7 Steps to Open the Healthcare Digital Front Door, Care Access

COVID-19 accelerated adoption of a digital front door, introducing virtual care access at scale. How can organizations utilize that door after the pandemic wanes?

Healthcare organizations looking to unlock the digital front door in healthcare should build up their health IT infrastructure, consider a patient-centered approach, and factor in the impact virtual care will have on clinical workflows, according to a new report from Wolters Kluwer.

The first in a five-part series outlining the post COVID-19 future of healthcare, the report looked at the impact virtual care access and telehealth has had during the pandemic and where it will move in the future.

Like other industry experts, the report authors gave a nod to virtual health technologies and remote patient access, saying these tools were instrumental in stemming the spread of the virus.

“The most vulnerable among us were its prime targets, which crystallized just how insufficient the brick-and-mortar care model is in providing people with broad access to care and how incredibly difficult population health management is to achieve,” Wolters Kluwer researchers wrote in the report. “If organizations were considering implementing virtual care strategies before the pandemic, they were now actually forced to accelerate those efforts.”

And from there, digital technology use became widespread, something most patients and providers alike are largely saying is a good thing. Fifty-seven percent of clinicians view telehealth more favorably than they did in 2019, and 64 percent said they are more confident using the technology than before.

Patients are also getting on board. In 2019, 11 percent of patients were accessing healthcare virtually and through telehealth. Now, three-quarters of patients are using technology for care access.

The healthcare industry is in near consensus that these gains in virtual care access are likely here to say, so long as medicine continues to make it easy for the patient to use technology.

After all, virtual care access and the digital front door could be essential tools for addressing health disparities. Traditionally marginalized populations — low-income people, those in rural areas, and older adults, for example — often face barriers to care access that have a downstream impact on their health and wellness.

Sixty-nine percent of individuals living in rural areas, for instance, cited more convenient care access as a top factor influencing them to adopt telehealth.

Meanwhile, the researchers pointed out that healthcare disparities, like the increased odds that Black patients will die from heart disease or have high blood pressure, could be ameliorated by digital access to care. These disparities in chronic disease illness have in small part stemmed from poor patient access to care, and the researchers said digital technology can play a role in addressing that.

“Virtual care and patient engagement strategies can respond to those challenges while also addressing health disparities and risk factors specific to those populations — especially when such strategies combine more frequent patient contact with understanding of the social determinants of health and other health-related data outside the traditional care paradigms,” the research team said.

Of note, factors like access to reliable technology and broadband are also social determinants of health, and they can impede a traditionally marginalized patient’s ability to access virtual care.

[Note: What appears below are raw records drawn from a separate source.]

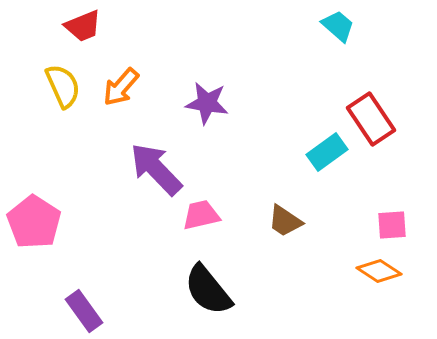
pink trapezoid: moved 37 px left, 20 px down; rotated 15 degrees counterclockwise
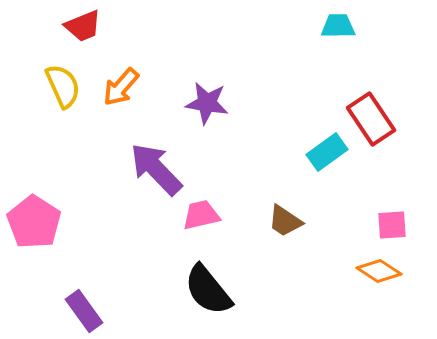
cyan trapezoid: rotated 42 degrees counterclockwise
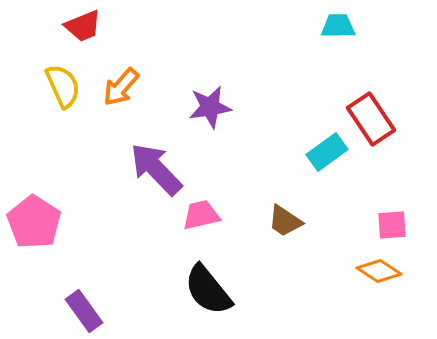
purple star: moved 3 px right, 4 px down; rotated 18 degrees counterclockwise
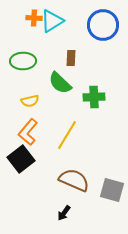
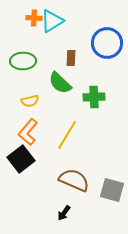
blue circle: moved 4 px right, 18 px down
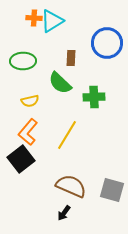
brown semicircle: moved 3 px left, 6 px down
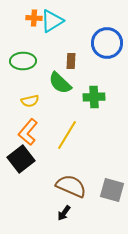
brown rectangle: moved 3 px down
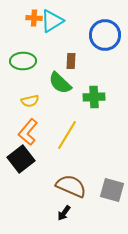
blue circle: moved 2 px left, 8 px up
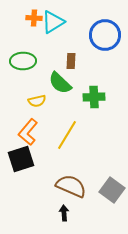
cyan triangle: moved 1 px right, 1 px down
yellow semicircle: moved 7 px right
black square: rotated 20 degrees clockwise
gray square: rotated 20 degrees clockwise
black arrow: rotated 140 degrees clockwise
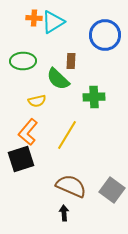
green semicircle: moved 2 px left, 4 px up
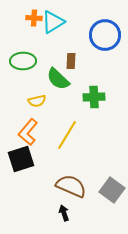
black arrow: rotated 14 degrees counterclockwise
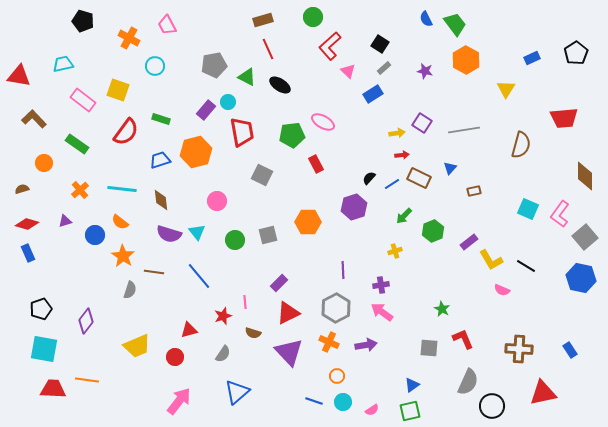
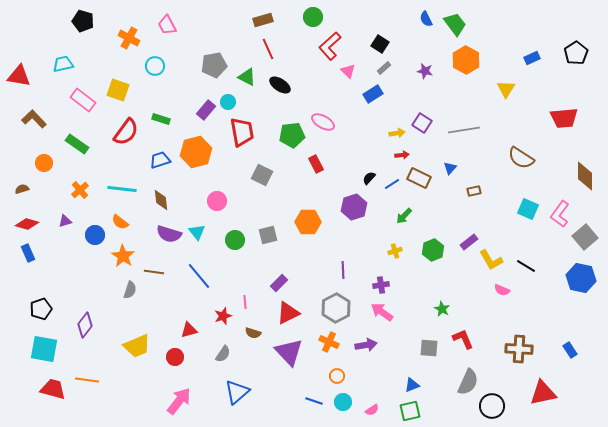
brown semicircle at (521, 145): moved 13 px down; rotated 108 degrees clockwise
green hexagon at (433, 231): moved 19 px down
purple diamond at (86, 321): moved 1 px left, 4 px down
blue triangle at (412, 385): rotated 14 degrees clockwise
red trapezoid at (53, 389): rotated 12 degrees clockwise
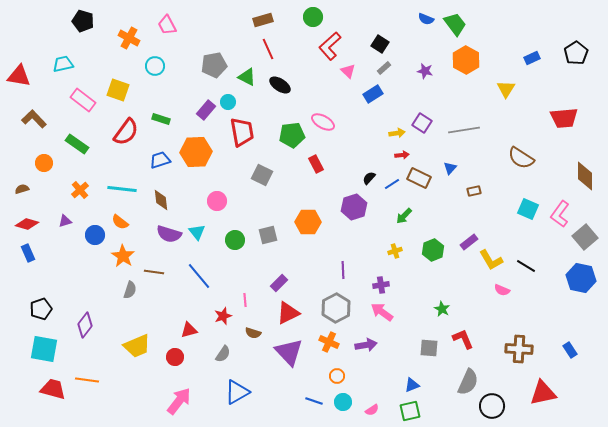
blue semicircle at (426, 19): rotated 42 degrees counterclockwise
orange hexagon at (196, 152): rotated 12 degrees clockwise
pink line at (245, 302): moved 2 px up
blue triangle at (237, 392): rotated 12 degrees clockwise
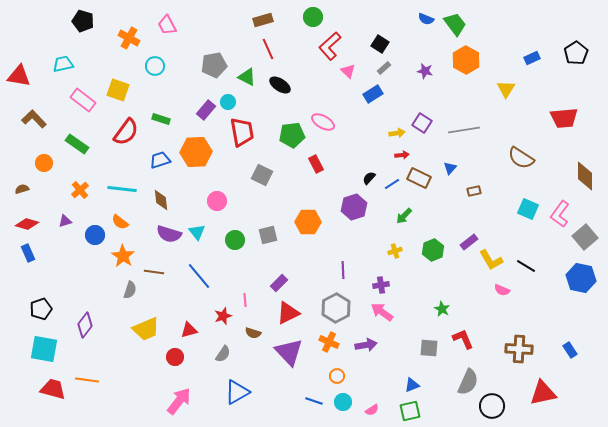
yellow trapezoid at (137, 346): moved 9 px right, 17 px up
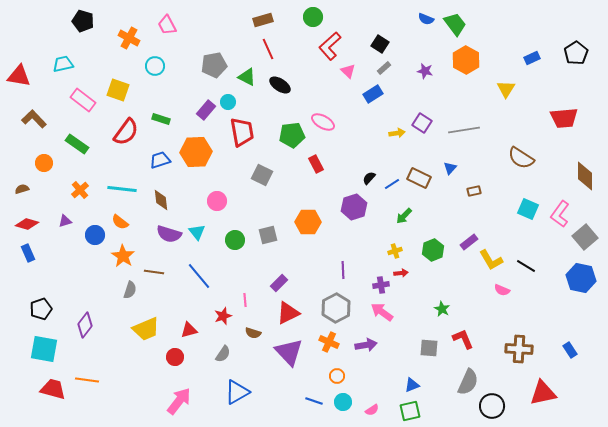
red arrow at (402, 155): moved 1 px left, 118 px down
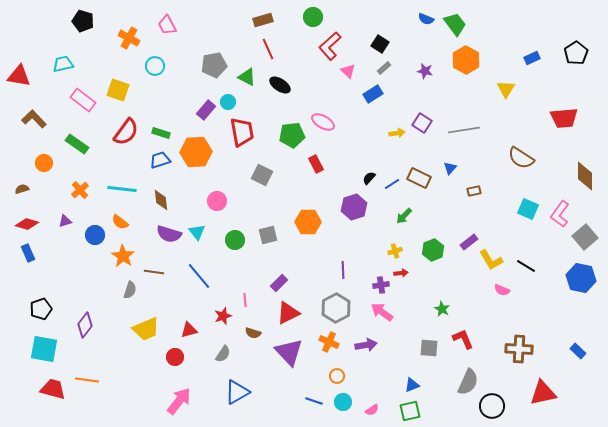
green rectangle at (161, 119): moved 14 px down
blue rectangle at (570, 350): moved 8 px right, 1 px down; rotated 14 degrees counterclockwise
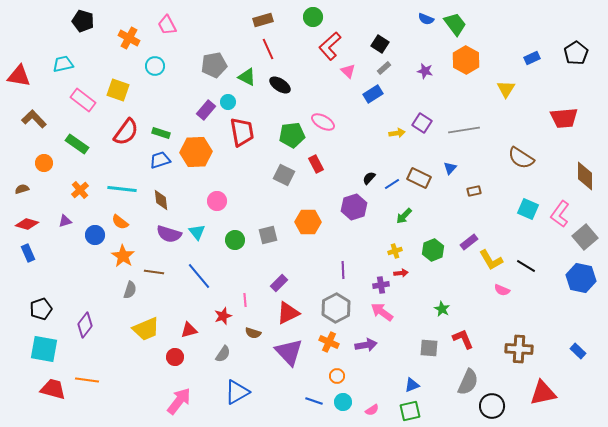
gray square at (262, 175): moved 22 px right
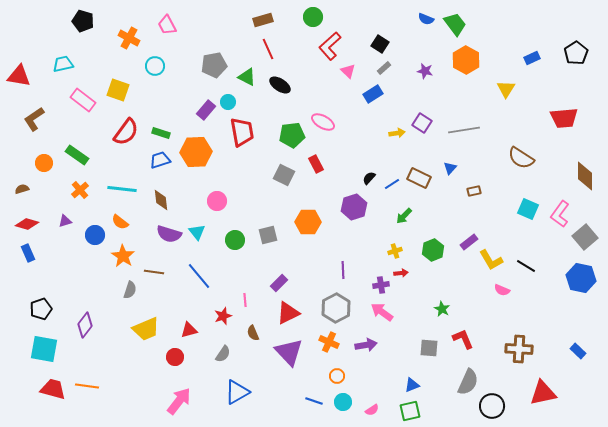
brown L-shape at (34, 119): rotated 80 degrees counterclockwise
green rectangle at (77, 144): moved 11 px down
brown semicircle at (253, 333): rotated 49 degrees clockwise
orange line at (87, 380): moved 6 px down
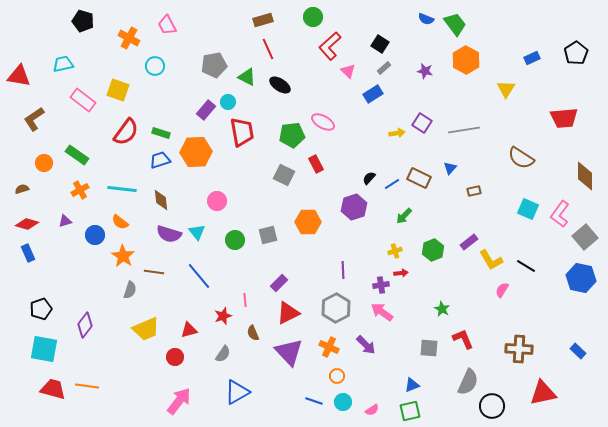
orange cross at (80, 190): rotated 12 degrees clockwise
pink semicircle at (502, 290): rotated 98 degrees clockwise
orange cross at (329, 342): moved 5 px down
purple arrow at (366, 345): rotated 55 degrees clockwise
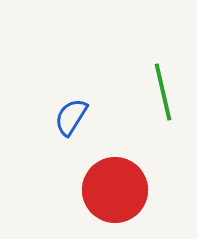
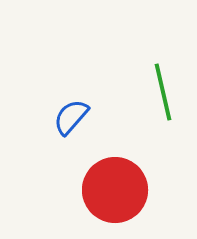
blue semicircle: rotated 9 degrees clockwise
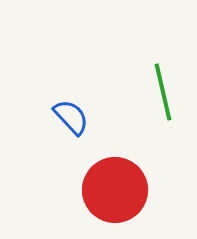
blue semicircle: rotated 96 degrees clockwise
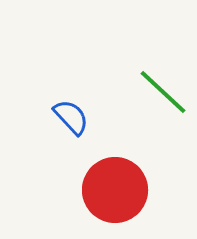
green line: rotated 34 degrees counterclockwise
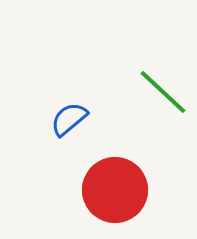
blue semicircle: moved 2 px left, 2 px down; rotated 87 degrees counterclockwise
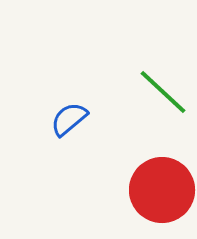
red circle: moved 47 px right
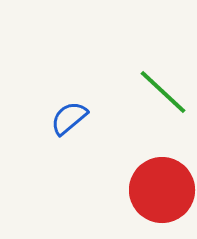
blue semicircle: moved 1 px up
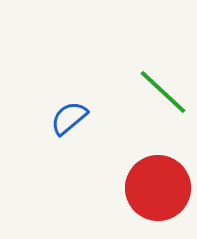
red circle: moved 4 px left, 2 px up
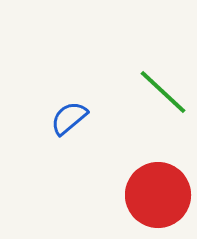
red circle: moved 7 px down
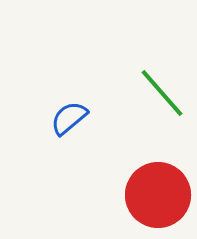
green line: moved 1 px left, 1 px down; rotated 6 degrees clockwise
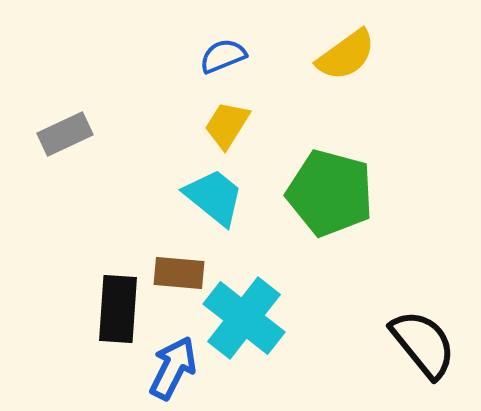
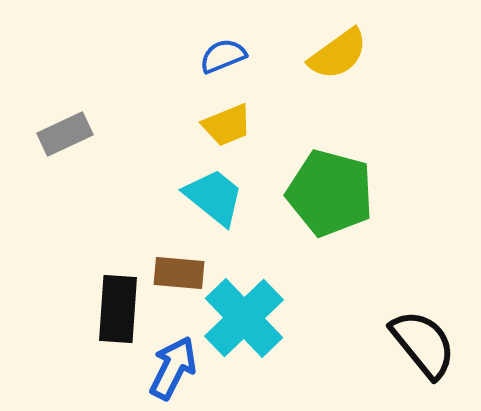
yellow semicircle: moved 8 px left, 1 px up
yellow trapezoid: rotated 144 degrees counterclockwise
cyan cross: rotated 8 degrees clockwise
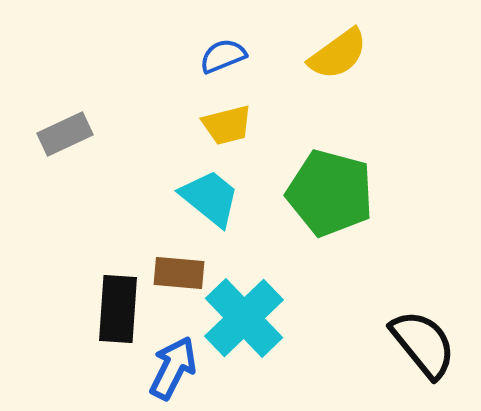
yellow trapezoid: rotated 8 degrees clockwise
cyan trapezoid: moved 4 px left, 1 px down
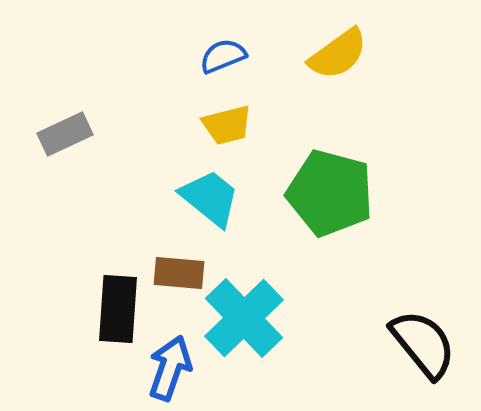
blue arrow: moved 3 px left; rotated 8 degrees counterclockwise
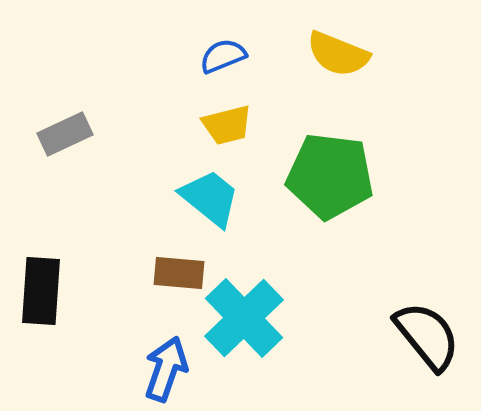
yellow semicircle: rotated 58 degrees clockwise
green pentagon: moved 17 px up; rotated 8 degrees counterclockwise
black rectangle: moved 77 px left, 18 px up
black semicircle: moved 4 px right, 8 px up
blue arrow: moved 4 px left, 1 px down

In fact, broadband issues and other health IT infrastructure considerations should be top-of-mind when working to keep the digital front door open past the COVID-19 crisis, the researchers noted. This will require healthcare collaboration with government and policymakers who can implement new systems to improve broadband.

Next, healthcare organizations need to ensure patients have adequate digital health literacy to engage with virtual care tools. This will ensure patients not only understand how to use virtual care tools, but see the benefit of doing so.

Third, the researchers recommended segmenting patients based on healthcare need and preference. This could yield more personalized digital health solutions.

On that same note, the researchers also encouraged medical providers to rethink how they engage with patients over this new virtual medium. This will require new considerations for language preferences and different digital health proficiency levels.

Next, the team recommended providers reconsider the patient-provider relationship, pointing out that the digital front door allows providers to understand new aspects of patient health. Virtual care offerings may help providers see more of a patient’s social determinants of health, and therefore augment the care that providers deliver.

One the organization leadership side, it will be essential for executives to understand the effect the digital front door might have on clinician workflows. This will begin with mapping the virtual patient care journey and then aligning that map with clinician workflows. From there, clinical teams need the tools to help them triage patients to the right type of care at the right time.

Finally, the researchers asserted healthcare organizations need to outline how they will measure efficacy of the new digital front door. This will prominently include outcomes and patient experience data, but should also factor in social determinants of health data.

This report is the first in a series coming from Wolters Kluwer. The consulting firm will also issue reports about clinical decision-making, artificial intelligence in advanced disease surveillance, workforce allocation, and health information exchange. These factors are all ones that COVID-19 disrupted this year and that Wolters Kluwer says can be leveraged to shape the overall future of healthcare.